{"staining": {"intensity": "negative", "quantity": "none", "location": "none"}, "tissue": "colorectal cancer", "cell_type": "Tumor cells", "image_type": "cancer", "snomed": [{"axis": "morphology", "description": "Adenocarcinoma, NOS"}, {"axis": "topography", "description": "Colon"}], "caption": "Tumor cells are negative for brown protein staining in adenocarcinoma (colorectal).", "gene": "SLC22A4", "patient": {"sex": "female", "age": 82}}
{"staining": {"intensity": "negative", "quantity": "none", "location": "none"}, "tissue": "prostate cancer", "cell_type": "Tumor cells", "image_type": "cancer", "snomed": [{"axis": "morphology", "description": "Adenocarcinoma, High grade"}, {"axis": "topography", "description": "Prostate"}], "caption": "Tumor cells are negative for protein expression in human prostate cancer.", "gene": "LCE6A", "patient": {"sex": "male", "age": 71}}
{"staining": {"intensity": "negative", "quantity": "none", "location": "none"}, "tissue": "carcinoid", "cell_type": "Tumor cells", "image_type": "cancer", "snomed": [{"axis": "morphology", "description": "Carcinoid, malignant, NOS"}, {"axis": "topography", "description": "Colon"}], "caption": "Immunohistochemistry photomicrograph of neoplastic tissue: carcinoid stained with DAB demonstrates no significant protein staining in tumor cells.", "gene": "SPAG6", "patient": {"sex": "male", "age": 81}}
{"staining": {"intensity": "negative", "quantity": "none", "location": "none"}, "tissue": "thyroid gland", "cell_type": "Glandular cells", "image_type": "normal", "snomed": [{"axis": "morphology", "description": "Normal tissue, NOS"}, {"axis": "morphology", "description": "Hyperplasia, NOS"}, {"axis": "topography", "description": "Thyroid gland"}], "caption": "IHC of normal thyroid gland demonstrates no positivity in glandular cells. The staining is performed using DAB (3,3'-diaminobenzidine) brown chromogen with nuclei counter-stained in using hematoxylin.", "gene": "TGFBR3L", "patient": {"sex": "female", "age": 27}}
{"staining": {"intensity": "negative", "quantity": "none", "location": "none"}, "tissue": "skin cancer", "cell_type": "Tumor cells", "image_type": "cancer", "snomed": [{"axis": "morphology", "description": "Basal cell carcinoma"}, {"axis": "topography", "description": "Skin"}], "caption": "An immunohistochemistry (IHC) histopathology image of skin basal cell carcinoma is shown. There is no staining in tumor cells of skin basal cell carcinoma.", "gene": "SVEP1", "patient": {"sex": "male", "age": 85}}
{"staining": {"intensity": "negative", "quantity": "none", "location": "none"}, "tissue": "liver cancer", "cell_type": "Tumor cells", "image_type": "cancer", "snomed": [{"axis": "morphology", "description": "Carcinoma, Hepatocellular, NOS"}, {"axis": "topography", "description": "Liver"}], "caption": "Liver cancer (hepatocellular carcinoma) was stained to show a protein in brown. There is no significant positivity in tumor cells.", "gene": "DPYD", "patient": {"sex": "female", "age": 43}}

· · · · · · ·

■ EXERCISE GOAL: Once you have read the listing, copy it out exactly.

■ OUTPUT:
{"staining": {"intensity": "negative", "quantity": "none", "location": "none"}, "tissue": "colorectal cancer", "cell_type": "Tumor cells", "image_type": "cancer", "snomed": [{"axis": "morphology", "description": "Adenocarcinoma, NOS"}, {"axis": "topography", "description": "Colon"}], "caption": "Tumor cells are negative for brown protein staining in adenocarcinoma (colorectal).", "gene": "SLC22A4", "patient": {"sex": "female", "age": 82}}
{"staining": {"intensity": "negative", "quantity": "none", "location": "none"}, "tissue": "prostate cancer", "cell_type": "Tumor cells", "image_type": "cancer", "snomed": [{"axis": "morphology", "description": "Adenocarcinoma, High grade"}, {"axis": "topography", "description": "Prostate"}], "caption": "Tumor cells are negative for protein expression in human prostate cancer.", "gene": "LCE6A", "patient": {"sex": "male", "age": 71}}
{"staining": {"intensity": "negative", "quantity": "none", "location": "none"}, "tissue": "carcinoid", "cell_type": "Tumor cells", "image_type": "cancer", "snomed": [{"axis": "morphology", "description": "Carcinoid, malignant, NOS"}, {"axis": "topography", "description": "Colon"}], "caption": "Immunohistochemistry photomicrograph of neoplastic tissue: carcinoid stained with DAB demonstrates no significant protein staining in tumor cells.", "gene": "SPAG6", "patient": {"sex": "male", "age": 81}}
{"staining": {"intensity": "negative", "quantity": "none", "location": "none"}, "tissue": "thyroid gland", "cell_type": "Glandular cells", "image_type": "normal", "snomed": [{"axis": "morphology", "description": "Normal tissue, NOS"}, {"axis": "morphology", "description": "Hyperplasia, NOS"}, {"axis": "topography", "description": "Thyroid gland"}], "caption": "IHC of normal thyroid gland demonstrates no positivity in glandular cells. The staining is performed using DAB (3,3'-diaminobenzidine) brown chromogen with nuclei counter-stained in using hematoxylin.", "gene": "TGFBR3L", "patient": {"sex": "female", "age": 27}}
{"staining": {"intensity": "negative", "quantity": "none", "location": "none"}, "tissue": "skin cancer", "cell_type": "Tumor cells", "image_type": "cancer", "snomed": [{"axis": "morphology", "description": "Basal cell carcinoma"}, {"axis": "topography", "description": "Skin"}], "caption": "An immunohistochemistry (IHC) histopathology image of skin basal cell carcinoma is shown. There is no staining in tumor cells of skin basal cell carcinoma.", "gene": "SVEP1", "patient": {"sex": "male", "age": 85}}
{"staining": {"intensity": "negative", "quantity": "none", "location": "none"}, "tissue": "liver cancer", "cell_type": "Tumor cells", "image_type": "cancer", "snomed": [{"axis": "morphology", "description": "Carcinoma, Hepatocellular, NOS"}, {"axis": "topography", "description": "Liver"}], "caption": "Liver cancer (hepatocellular carcinoma) was stained to show a protein in brown. There is no significant positivity in tumor cells.", "gene": "DPYD", "patient": {"sex": "female", "age": 43}}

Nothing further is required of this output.